# What is asked:
Set down word for word the passage of the visa categories text below, from "LPPC will guide" to "seminars and conferences.".

[start Extract]

The TN nonimmigrant classification allows qualified Canadian and Mexican citizens to enter the U.S. and engage in professional business activities. LPPC will help you navigate through the TN application process by evaluating your eligibility, preparing supporting documentation for your application, and ultimately filing your application. 

B-1

LPPC will guide you through the consular process to receive a B-1 visa for specific short-term business purposes ranging from contract negotiations to seminars and conferences.

O-1

O-1 visas are for persons of extraordinary ability in the sciences, arts, education, business or sports. 

J-1

Administered by the Department of State, the J-1 visa is for students, trainees, academics, researchers, professionals or experts participating in an approved Exchange Visitor program. LPPC will assist you and your sponsor with preparing the necessary paperwork and the consular process so you can begin your program at ease.

[end Extract]
[start Listed records]

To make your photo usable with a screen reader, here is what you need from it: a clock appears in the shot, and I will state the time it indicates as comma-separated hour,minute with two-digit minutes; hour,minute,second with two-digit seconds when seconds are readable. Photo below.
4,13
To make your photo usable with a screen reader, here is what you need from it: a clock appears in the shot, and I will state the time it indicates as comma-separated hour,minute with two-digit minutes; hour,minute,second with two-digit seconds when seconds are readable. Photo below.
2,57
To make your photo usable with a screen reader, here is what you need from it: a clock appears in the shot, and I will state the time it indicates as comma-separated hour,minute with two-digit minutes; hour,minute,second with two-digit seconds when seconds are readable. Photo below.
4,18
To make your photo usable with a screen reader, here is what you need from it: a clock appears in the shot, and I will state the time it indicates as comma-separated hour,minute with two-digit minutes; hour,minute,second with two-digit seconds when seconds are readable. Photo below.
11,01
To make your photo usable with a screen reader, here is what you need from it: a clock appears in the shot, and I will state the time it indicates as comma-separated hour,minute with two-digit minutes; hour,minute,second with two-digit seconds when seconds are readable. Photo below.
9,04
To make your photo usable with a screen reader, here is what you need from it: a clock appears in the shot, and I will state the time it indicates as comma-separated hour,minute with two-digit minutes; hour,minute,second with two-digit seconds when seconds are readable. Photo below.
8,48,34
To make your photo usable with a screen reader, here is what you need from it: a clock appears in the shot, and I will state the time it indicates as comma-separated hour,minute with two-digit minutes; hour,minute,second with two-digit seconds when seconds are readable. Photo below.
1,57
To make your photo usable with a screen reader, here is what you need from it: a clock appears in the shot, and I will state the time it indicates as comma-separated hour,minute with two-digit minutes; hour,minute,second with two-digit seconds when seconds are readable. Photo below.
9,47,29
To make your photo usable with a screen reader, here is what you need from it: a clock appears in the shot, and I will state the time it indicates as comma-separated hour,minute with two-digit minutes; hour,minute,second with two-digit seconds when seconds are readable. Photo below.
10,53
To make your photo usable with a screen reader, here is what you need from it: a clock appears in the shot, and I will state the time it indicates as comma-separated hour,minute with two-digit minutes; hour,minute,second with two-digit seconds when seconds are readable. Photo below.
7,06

[end Listed records]

# Answer to this problem:
LPPC will guide you through the consular process to receive a B-1 visa for specific short-term business purposes ranging from contract negotiations to seminars and conferences.